→ **Work instructions**
Format the listing, from its first line through the line containing "text_box QListBox dns", both included, as a Markdown table with the columns Row and Line, numbering each line and omitting blank lines.
====== Record set ======
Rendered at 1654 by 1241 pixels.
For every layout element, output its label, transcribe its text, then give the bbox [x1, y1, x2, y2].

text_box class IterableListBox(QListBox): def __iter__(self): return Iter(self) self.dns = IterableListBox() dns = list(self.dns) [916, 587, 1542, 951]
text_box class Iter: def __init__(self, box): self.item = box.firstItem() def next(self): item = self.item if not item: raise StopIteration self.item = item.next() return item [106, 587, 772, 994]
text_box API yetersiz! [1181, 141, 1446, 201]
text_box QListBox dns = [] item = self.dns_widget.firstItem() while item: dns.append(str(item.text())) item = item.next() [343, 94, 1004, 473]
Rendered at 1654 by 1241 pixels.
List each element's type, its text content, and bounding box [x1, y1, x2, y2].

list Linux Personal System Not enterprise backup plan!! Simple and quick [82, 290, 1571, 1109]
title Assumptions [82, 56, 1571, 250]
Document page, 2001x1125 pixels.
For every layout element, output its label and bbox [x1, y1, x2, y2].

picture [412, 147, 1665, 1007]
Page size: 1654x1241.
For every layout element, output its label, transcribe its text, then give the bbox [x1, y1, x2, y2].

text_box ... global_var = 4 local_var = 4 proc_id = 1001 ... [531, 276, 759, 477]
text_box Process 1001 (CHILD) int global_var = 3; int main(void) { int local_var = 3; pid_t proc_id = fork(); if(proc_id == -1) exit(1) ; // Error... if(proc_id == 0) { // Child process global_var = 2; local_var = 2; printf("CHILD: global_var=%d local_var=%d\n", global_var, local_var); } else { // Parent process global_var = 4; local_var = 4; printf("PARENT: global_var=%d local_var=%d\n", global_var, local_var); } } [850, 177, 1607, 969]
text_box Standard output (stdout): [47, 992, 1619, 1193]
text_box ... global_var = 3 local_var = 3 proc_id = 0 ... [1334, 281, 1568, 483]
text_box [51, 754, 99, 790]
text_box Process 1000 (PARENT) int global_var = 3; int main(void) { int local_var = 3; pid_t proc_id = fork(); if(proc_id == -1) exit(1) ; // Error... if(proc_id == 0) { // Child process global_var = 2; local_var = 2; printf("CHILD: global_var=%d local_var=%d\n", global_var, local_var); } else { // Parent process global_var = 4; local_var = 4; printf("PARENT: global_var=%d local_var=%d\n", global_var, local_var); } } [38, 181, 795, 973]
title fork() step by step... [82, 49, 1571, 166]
======
→ **Output of the exercise**
| Row | Line |
|---|---|
| 1 | Rendered at 1654 by 1241 pixels. |
| 2 | For every layout element, output its label, transcribe its text, then give the bbox [x1, y1, x2, y2]. |
| 3 | text_box class IterableListBox(QListBox): def __iter__(self): return Iter(self) self.dns = IterableListBox() dns = list(self.dns) [916, 587, 1542, 951] |
| 4 | text_box class Iter: def __init__(self, box): self.item = box.firstItem() def next(self): item = self.item if not item: raise StopIteration self.item = item.next() return item [106, 587, 772, 994] |
| 5 | text_box API yetersiz! [1181, 141, 1446, 201] |
| 6 | text_box QListBox dns = [] item = self.dns_widget.firstItem() while item: dns.append(str(item.text())) item = item.next() [343, 94, 1004, 473] |